The immediate disruption of COVID-19 was seen in the final two weeks of March, when shelter-in-place orders were issued. However, RSI data notes that the housing market, although affected with slower traffic, saw high-quality prospects, especially in the entry-level price points ($350K and under). It is also important to note that the data shows builders with a strong online presence were able to adapt quickly to new sales approaches. In 2019, Camden Homes’ allocated marketing spending to social media, allowing for an adapted sales model and a quick recovery in April and record sales in May.
Finally, although there has been speculation in housing price drops, a strong demand and low interest rates suggest that prices will stay consistent with 2020 plans.

Mid-March data, including increased unemployment and GDP growth (loss), suggests a nation-wide recession, with the DFW market not as disrupted as most American local economies.
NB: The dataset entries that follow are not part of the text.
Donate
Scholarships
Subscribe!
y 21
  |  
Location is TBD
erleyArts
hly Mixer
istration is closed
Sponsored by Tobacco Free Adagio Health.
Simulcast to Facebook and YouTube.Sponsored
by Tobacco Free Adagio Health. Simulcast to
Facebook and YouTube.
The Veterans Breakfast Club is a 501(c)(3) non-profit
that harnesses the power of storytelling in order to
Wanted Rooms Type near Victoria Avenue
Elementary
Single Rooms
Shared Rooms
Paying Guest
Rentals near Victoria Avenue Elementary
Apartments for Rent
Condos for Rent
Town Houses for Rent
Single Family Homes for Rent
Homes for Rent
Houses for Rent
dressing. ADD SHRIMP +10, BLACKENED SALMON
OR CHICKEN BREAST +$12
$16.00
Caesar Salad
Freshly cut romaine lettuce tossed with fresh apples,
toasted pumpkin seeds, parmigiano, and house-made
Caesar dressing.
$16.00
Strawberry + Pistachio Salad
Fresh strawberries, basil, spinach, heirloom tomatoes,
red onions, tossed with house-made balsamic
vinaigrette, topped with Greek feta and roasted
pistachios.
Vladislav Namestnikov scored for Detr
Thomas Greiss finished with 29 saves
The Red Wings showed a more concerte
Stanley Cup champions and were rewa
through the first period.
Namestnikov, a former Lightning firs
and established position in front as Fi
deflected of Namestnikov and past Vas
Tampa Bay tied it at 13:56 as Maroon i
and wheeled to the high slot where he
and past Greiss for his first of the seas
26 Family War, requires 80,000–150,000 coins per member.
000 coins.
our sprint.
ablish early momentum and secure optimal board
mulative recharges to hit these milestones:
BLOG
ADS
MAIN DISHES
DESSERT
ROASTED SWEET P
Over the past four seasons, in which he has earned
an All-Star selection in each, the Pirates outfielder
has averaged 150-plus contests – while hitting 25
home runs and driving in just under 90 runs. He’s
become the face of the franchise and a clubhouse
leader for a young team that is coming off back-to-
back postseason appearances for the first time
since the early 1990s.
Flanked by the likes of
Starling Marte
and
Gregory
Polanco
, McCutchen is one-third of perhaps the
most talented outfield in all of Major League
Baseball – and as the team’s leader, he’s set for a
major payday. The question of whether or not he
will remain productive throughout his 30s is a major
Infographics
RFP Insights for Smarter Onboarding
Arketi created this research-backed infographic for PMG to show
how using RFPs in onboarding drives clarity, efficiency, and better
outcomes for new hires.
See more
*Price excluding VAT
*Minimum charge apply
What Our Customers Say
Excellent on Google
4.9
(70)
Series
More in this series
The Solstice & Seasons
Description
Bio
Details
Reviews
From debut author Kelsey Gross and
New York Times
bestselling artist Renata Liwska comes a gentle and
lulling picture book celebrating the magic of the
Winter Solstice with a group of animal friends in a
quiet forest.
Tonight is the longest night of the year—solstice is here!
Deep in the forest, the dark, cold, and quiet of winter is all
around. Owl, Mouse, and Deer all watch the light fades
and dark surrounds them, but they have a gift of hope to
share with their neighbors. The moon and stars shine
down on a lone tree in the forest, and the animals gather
Additionally, the affected industries’ labor force consists of mostly hourly and low-wage workers, further excluding them from the home-buying market.
Out of the most active submarkets in the DFW Metroplex, Camden Homes builds in Kaufman County and its surrounding areas (Mabank, Seagoville), Red Oak, and Waxahachie. These submarkets each saw growth of 30% or more.
Start activity in the DFW Market for houses priced $258K and under saw a YOY Q1 increase of 901 starts; houses priced $259K-$304K saw a YOY Q1 increase of 1,030. Together, these two price sectors experienced the most start activity increase. Furthermore, with tighter mortgage qualification standards due to COVID-19, buyers in the lower-price point sectors, where Camden Homes operates, are driving sales.